Department of Justice
U.S. Attorney’s Office
Southern District of Illinois

FOR IMMEDIATE RELEASE
Friday, June 5, 2015

Registered Sex Offender Sentenced To Twenty-Five Years For Distribution And Receipt Of Child Pornography

A Lebanon, Illinois, man, who was already a registered sex offender, was sentenced in federal district court on June 4, 2015, for Distribution and Receipt of Child Pornography, the United States Attorney for the Southern District of Illinois, Stephen R. Wigginton, announced today. Ryan Scott Richards, 41, was sentenced to 25 years in federal prison, to be followed by a ten year term of supervised release. Richards pled guilty to the charges on January 14, 2015. Richards was also ordered to pay a fine of $1,250.

The violations occurred from approximately January 11, 2014 to March 5, 2014, in St. Clair County, Illinois.

"We hope that such a long and well-deserved sentence will send a message to those who seek to prey upon children." noted United States Attorney Wigginton. "The harm these predators do is vast, and it lasts for lifetimes of not only the direct victims, but those who must deal with these images."

According to a factual stipulation filed at the time of the plea, on January 11, 2014, an investigator with the Illinois Attorney General’s Internet Crimes Against Children (ICAC) Task Force was doing an online investigation, and downloaded four images and a movie from a computer, later linked to Richards, a registered sex offender with two prior state convictions for sex offenses involving children. The movie downloaded from Richards’ computer depicted a nine year old female, who has been identified in numerous other investigations, engaged in sex acts with an adult male and a dog.

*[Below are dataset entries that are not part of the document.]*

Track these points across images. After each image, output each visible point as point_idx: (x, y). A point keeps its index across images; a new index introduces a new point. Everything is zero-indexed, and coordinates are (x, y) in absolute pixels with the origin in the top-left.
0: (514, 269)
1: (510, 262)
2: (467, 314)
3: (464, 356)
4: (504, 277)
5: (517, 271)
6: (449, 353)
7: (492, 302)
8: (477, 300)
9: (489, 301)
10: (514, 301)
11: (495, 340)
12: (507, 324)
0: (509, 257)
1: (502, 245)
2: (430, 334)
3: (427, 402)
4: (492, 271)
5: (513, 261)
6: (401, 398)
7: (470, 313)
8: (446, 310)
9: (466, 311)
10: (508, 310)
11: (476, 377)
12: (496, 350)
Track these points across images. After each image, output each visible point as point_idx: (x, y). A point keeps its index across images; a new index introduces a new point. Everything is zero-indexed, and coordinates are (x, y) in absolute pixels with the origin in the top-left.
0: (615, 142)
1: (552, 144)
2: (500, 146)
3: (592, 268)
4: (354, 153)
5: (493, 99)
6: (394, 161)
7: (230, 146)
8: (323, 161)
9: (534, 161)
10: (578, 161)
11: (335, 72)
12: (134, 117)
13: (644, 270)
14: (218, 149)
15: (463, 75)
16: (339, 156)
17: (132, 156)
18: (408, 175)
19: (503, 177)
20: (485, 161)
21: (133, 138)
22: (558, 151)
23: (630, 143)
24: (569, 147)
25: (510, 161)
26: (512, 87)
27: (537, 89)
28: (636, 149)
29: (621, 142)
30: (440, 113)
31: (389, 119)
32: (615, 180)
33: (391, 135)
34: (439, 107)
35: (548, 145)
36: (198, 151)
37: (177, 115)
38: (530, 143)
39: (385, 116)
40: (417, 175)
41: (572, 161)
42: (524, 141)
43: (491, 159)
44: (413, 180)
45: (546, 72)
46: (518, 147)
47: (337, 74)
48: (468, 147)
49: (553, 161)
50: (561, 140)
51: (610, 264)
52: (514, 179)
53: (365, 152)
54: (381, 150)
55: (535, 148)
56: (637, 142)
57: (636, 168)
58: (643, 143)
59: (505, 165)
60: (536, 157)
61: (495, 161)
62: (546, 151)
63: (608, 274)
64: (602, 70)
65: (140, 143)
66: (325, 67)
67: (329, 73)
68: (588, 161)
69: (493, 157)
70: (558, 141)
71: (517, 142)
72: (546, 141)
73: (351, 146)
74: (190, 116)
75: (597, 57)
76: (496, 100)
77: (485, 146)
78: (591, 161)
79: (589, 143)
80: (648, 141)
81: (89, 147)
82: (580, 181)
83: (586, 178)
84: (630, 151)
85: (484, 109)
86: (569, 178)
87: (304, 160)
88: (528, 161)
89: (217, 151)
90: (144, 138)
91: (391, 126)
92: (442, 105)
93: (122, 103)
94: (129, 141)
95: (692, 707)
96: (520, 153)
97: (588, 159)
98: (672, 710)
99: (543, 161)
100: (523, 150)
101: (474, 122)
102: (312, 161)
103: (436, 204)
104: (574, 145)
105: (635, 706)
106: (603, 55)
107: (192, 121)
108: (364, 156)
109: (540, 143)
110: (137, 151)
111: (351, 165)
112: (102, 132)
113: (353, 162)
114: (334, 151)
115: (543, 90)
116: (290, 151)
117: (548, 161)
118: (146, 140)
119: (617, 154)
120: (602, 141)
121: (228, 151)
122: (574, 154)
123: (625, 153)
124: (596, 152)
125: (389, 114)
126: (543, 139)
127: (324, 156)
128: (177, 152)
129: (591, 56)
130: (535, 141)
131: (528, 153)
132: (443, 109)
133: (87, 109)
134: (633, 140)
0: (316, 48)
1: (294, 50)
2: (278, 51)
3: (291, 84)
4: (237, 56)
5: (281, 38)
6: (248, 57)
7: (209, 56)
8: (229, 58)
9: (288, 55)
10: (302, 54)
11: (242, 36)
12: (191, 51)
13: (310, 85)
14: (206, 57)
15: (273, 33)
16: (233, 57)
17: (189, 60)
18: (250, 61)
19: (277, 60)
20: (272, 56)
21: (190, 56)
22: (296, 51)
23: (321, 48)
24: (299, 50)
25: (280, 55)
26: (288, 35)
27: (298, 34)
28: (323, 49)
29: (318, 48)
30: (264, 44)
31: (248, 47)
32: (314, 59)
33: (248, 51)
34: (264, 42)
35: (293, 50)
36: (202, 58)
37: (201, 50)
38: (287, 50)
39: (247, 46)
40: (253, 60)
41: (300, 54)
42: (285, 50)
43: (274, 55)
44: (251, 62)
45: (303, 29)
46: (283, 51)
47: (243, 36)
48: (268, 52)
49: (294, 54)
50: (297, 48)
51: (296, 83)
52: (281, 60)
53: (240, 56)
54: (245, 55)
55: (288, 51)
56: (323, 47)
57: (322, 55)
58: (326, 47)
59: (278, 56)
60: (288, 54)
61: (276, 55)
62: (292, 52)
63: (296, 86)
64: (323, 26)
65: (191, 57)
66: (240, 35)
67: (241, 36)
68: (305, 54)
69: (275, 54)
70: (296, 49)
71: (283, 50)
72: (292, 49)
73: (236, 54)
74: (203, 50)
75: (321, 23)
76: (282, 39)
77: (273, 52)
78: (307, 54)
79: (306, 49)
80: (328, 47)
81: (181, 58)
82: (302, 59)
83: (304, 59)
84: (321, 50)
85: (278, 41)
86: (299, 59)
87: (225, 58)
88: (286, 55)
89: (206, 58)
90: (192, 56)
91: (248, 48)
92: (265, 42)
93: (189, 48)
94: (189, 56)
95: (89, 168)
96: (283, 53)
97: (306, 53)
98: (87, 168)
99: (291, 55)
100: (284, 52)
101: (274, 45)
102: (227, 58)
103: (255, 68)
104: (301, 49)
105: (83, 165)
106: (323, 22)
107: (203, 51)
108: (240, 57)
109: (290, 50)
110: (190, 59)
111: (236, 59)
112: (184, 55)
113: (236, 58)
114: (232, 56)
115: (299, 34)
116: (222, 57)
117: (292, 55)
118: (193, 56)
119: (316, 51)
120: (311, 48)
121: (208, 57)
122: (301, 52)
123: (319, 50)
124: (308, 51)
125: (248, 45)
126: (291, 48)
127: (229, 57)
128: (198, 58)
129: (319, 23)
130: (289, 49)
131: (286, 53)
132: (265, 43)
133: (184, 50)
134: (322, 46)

The ICAC Task Force executed a search warrant at Richards’ residence on March 5, 2014. At the time, Richards was downloading child pornography. Forensic analysis reviewed that Richards had a collection of 264,293 child pornography pictures and 1,821 movies.

At sentencing, the Court referenced a victim impact statement from the parent of the child in the film which expressed the constant anxiety the child experiences due to the ongoing dissemination of her images on the internet.

"I would like to acknowledge the dedication and professionalism of the officers and forensic examiners who are members of our ICAC task force," United States Attorney Wigginton stated. "The psychological burdens of investigating crimes which involve movies and images of children being subjected to sexual assault, degradation, and humiliation leave lasting effects on the men and women who investigate these crimes. Their work involves constant exposure to violent and disturbing crime scene images, and through prior investigations they have learned the personal experiences of these victims whose images are constantly traded on the internet."

This case was brought as part of Project Safe Childhood, a nationwide initiative launched in May 2006 by the Department of Justice to combat the growing epidemic of child sexual exploitation and abuse. Led by the United States Attorneys’ Offices and the Criminal Division’s Child Exploitation and Obscenity Section, Project Safe Childhood marshals federal, state, and local resources to locate, apprehend, and prosecute individuals who sexually exploit children, and to identify and rescue victims. For more information about Project Safe Childhood, please visit www.usdoj.gov/psc. For more information about internet safety education, please visit www.usdoj.gov/psc and click on the tab "resources."

The case was investigated by the Illinois Attorney General’s Internet Crimes Against Children Task Force, with the support of the St. Clair County State’s Attorney’s Office. The case was prosecuted by Assistant United States Attorney Suzanne M. Garrison.